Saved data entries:
=== Begin Enclosure ===
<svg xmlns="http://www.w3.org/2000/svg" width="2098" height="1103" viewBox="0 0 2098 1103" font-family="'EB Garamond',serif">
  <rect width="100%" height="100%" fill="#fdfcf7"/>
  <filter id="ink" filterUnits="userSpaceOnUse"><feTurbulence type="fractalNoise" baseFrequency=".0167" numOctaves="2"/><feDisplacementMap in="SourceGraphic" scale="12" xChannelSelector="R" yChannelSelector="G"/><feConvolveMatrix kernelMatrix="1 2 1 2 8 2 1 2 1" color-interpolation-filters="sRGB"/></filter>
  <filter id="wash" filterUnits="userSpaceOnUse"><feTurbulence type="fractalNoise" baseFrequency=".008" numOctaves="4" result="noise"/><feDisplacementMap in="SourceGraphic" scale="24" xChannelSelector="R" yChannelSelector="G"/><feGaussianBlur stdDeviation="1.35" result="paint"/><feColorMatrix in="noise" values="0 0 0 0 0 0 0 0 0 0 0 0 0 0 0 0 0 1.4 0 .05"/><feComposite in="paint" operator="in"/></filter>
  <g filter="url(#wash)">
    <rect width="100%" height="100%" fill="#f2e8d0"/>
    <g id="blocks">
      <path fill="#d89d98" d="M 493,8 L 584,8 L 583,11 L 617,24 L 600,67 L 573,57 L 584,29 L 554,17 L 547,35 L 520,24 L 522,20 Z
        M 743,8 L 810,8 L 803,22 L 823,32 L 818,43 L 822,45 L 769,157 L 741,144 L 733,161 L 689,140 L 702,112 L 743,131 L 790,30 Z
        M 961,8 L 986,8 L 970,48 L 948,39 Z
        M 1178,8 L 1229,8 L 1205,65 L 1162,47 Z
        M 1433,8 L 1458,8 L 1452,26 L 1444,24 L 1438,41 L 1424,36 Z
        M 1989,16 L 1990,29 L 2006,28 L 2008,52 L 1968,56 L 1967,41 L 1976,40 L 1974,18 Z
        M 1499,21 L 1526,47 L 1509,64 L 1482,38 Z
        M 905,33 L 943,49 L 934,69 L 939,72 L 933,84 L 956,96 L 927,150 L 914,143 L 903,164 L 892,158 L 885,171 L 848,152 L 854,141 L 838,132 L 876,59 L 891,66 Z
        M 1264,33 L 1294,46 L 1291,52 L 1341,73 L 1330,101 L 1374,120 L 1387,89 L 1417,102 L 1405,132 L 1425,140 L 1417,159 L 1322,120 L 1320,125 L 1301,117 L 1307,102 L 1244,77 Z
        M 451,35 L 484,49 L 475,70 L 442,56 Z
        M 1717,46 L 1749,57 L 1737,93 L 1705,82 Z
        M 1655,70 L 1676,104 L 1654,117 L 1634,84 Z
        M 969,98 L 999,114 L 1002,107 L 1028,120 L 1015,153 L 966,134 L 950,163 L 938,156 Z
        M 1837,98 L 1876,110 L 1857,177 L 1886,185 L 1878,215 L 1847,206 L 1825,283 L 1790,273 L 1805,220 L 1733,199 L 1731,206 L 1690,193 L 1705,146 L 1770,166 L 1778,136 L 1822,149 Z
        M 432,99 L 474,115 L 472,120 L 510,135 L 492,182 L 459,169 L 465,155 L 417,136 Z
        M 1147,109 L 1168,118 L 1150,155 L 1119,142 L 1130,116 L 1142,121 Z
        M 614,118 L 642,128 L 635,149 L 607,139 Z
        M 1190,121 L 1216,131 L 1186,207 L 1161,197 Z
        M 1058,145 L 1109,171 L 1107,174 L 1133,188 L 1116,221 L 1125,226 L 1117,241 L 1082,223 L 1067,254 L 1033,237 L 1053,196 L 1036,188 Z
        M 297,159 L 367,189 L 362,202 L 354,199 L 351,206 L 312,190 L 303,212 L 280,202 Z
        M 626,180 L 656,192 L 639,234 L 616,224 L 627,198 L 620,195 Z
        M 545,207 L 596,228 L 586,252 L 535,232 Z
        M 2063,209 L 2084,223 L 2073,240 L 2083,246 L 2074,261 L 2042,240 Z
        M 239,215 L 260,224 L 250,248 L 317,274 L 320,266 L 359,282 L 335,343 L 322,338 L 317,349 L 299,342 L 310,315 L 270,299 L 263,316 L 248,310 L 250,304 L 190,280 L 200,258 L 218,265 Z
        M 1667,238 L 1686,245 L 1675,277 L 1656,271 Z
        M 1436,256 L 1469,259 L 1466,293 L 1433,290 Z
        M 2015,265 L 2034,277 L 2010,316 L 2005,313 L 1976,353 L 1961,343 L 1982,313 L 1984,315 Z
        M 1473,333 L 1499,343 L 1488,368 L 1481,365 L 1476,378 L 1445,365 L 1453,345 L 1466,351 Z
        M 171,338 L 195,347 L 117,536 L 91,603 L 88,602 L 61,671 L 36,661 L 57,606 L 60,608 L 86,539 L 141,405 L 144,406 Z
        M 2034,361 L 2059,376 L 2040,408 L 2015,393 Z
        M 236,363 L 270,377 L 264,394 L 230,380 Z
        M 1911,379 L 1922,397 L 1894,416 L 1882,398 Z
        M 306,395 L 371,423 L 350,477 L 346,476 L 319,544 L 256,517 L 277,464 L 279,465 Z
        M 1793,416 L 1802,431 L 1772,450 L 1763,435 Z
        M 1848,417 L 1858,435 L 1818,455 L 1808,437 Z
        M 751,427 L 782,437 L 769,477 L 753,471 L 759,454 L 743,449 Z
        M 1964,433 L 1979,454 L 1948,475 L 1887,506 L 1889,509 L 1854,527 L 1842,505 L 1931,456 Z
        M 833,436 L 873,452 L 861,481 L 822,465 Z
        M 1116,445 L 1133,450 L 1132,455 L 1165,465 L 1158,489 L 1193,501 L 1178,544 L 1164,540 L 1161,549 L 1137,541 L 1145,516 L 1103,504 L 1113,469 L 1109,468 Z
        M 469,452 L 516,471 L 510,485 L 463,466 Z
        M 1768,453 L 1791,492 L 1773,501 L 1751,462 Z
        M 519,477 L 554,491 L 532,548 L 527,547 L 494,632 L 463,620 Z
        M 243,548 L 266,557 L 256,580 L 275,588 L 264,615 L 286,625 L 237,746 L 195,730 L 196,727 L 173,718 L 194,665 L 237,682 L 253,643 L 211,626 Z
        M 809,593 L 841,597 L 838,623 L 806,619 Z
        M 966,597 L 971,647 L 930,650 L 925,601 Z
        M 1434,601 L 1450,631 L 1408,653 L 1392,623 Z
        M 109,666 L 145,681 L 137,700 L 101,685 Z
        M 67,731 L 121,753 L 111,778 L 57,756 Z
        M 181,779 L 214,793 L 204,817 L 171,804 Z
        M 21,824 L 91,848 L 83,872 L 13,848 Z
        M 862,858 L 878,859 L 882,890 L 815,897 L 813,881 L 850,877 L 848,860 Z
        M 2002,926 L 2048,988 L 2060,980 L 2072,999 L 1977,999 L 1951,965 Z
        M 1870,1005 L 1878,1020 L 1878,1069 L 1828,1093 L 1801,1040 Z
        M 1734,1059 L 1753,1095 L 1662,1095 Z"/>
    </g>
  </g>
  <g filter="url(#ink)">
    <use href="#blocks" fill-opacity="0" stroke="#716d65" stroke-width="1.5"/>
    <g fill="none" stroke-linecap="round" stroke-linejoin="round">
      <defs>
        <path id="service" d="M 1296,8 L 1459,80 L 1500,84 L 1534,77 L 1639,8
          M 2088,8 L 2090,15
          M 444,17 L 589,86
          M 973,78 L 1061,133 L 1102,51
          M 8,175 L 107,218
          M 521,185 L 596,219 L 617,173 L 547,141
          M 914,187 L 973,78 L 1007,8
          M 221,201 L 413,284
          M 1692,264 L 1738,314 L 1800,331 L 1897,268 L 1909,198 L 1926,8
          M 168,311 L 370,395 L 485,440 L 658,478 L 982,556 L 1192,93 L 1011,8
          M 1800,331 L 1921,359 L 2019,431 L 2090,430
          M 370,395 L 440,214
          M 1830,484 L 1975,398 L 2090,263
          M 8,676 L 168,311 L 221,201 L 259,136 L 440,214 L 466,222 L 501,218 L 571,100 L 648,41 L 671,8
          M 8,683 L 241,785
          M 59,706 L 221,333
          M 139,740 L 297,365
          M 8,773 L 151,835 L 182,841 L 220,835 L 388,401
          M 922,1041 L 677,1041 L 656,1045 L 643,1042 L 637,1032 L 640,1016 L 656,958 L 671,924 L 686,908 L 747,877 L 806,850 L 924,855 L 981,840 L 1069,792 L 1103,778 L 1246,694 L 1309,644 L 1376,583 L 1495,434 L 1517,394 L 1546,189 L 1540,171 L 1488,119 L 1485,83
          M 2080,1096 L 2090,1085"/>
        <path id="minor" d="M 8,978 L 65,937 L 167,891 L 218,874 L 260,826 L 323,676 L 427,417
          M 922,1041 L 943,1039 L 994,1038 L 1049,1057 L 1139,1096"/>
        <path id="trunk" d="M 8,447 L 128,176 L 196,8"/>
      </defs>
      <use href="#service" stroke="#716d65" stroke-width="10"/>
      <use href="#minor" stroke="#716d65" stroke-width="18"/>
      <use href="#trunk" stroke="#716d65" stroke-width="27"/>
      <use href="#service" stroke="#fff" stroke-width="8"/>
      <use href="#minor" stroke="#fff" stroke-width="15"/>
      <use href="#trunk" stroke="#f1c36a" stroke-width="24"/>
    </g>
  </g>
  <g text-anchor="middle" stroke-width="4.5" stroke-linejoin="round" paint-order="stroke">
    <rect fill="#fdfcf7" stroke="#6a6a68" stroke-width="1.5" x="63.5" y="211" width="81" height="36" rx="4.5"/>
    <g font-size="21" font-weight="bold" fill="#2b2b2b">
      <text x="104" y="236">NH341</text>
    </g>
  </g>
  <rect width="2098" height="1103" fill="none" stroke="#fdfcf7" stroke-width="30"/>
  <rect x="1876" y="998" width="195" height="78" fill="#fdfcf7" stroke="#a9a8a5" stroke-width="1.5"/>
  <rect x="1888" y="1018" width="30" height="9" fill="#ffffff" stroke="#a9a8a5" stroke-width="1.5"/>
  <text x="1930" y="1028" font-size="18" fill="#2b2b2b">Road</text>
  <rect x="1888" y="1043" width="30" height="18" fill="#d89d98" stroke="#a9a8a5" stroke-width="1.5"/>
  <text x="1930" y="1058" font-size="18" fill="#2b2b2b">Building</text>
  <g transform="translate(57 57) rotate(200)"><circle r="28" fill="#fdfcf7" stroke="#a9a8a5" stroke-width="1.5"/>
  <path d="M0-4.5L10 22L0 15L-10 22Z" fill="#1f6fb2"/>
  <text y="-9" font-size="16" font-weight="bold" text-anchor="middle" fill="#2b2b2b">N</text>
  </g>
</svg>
=== End Enclosure ===
▶ [WORK ITEM]
Search the data above and return each line in which "wash" occurs.

▶ [YOUR SOLUTION]
  <filter id="wash" filterUnits="userSpaceOnUse"><feTurbulence type="fractalNoise" baseFrequency=".008" numOctaves="4" result="noise"/><feDisplacementMap in="SourceGraphic" scale="24" xChannelSelector="R" yChannelSelector="G"/><feGaussianBlur stdDeviation="1.35" result="paint"/><feColorMatrix in="noise" values="0 0 0 0 0 0 0 0 0 0 0 0 0 0 0 0 0 1.4 0 .05"/><feComposite in="paint" operator="in"/></filter>
  <g filter="url(#wash)">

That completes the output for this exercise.